═════ TASK INPUT

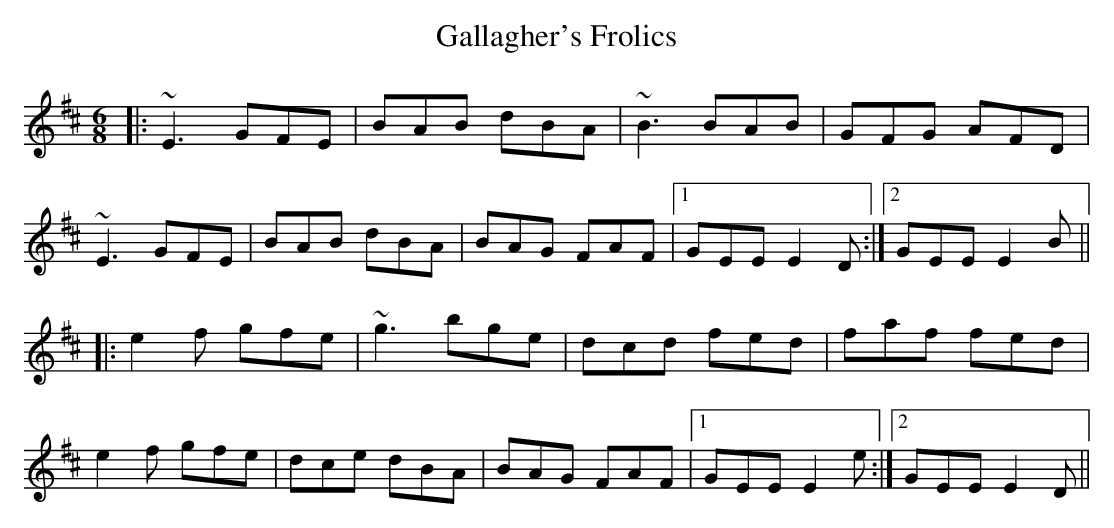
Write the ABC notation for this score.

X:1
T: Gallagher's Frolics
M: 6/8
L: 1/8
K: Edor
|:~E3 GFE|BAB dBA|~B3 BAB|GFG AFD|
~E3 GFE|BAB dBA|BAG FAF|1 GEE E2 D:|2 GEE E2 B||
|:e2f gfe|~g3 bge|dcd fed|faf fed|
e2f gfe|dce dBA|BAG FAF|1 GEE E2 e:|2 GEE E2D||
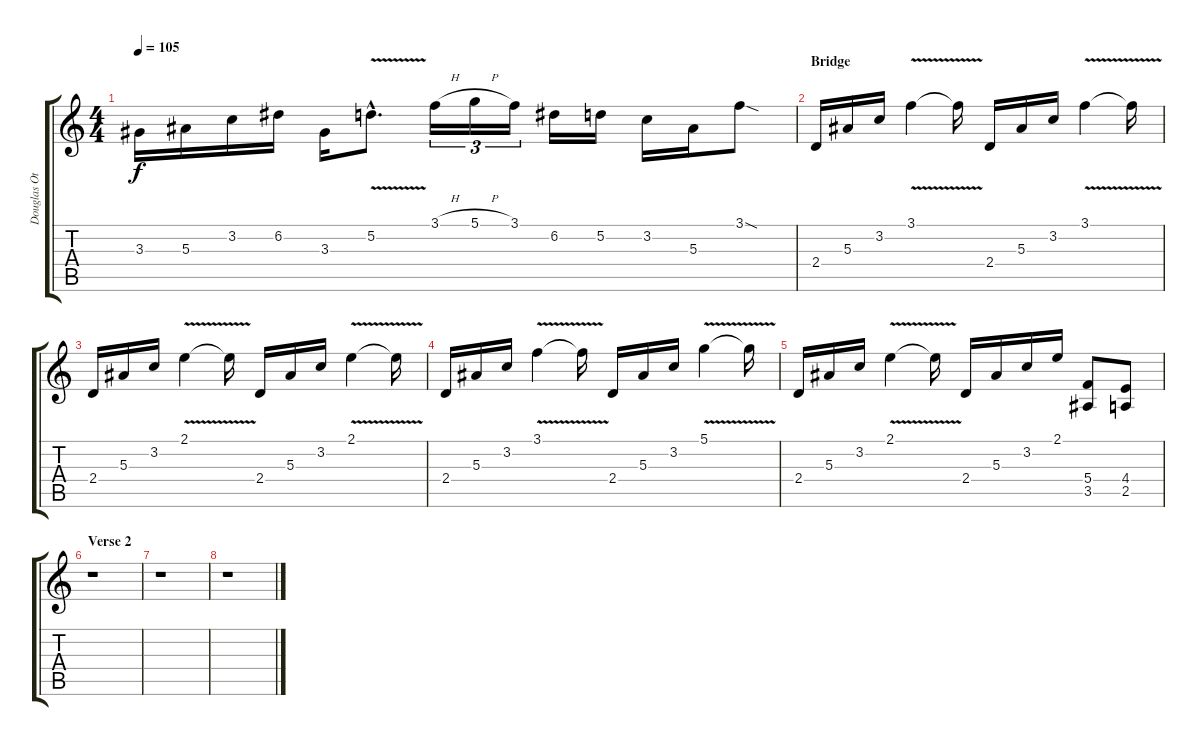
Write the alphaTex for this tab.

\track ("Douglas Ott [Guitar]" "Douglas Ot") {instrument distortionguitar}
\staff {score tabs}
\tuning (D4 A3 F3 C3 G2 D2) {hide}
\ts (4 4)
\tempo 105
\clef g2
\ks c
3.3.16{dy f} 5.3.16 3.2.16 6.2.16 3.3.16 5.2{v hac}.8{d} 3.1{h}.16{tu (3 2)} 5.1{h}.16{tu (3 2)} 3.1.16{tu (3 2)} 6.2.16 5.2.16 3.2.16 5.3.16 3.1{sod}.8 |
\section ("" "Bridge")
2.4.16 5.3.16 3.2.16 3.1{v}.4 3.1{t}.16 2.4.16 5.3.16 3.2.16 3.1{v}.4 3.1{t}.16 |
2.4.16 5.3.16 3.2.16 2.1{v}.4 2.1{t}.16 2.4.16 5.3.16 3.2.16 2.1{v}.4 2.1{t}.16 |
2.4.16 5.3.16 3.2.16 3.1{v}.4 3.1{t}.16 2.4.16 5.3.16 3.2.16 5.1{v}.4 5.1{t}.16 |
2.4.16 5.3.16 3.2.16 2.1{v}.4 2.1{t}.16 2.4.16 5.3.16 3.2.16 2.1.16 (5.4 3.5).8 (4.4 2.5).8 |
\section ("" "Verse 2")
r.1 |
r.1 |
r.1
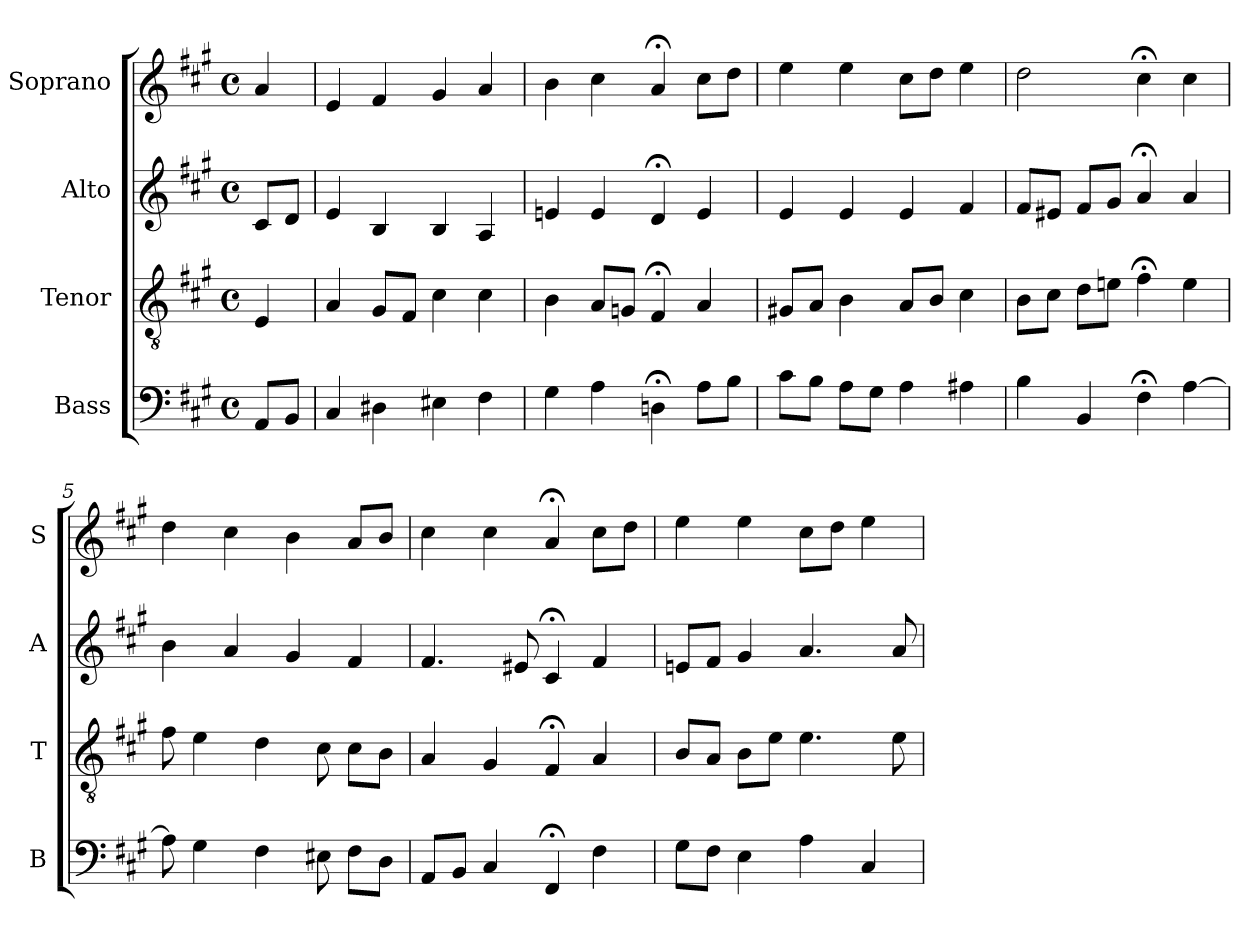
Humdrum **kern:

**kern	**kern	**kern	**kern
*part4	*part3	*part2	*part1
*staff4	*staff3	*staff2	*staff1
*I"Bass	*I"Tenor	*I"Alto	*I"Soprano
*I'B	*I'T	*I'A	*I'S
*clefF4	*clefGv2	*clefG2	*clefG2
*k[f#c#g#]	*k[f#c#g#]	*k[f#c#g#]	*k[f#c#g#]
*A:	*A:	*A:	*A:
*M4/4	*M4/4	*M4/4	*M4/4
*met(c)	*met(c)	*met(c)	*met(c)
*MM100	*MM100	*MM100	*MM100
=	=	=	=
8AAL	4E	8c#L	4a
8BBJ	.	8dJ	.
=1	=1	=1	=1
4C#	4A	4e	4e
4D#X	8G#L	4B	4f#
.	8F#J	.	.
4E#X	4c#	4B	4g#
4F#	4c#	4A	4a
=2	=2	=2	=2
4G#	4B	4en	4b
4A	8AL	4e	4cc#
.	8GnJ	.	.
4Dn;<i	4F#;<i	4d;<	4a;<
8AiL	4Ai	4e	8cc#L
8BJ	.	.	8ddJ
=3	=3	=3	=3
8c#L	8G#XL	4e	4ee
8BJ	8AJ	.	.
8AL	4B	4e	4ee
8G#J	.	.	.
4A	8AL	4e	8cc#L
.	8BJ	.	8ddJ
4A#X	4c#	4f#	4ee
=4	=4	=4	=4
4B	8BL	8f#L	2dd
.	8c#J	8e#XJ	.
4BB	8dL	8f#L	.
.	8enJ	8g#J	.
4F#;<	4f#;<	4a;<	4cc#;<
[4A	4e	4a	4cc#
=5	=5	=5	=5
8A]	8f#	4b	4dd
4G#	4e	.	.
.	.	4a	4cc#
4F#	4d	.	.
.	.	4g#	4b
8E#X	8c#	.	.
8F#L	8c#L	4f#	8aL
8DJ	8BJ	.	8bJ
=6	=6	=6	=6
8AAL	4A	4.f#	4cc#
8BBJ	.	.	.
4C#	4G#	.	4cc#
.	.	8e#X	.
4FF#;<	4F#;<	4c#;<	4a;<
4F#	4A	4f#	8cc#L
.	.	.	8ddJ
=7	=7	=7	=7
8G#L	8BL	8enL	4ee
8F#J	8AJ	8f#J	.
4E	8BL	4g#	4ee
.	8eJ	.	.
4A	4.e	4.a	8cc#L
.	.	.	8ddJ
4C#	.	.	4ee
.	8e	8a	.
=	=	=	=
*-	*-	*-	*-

══════════

* **WHAT YOU WILL DO**
List each line in the items above that contains the word "score", treating uppercase and lowercase as different.

* **PROBLEM SOLUTION**
Write the ABC notation for this score.
\staff {score tabs}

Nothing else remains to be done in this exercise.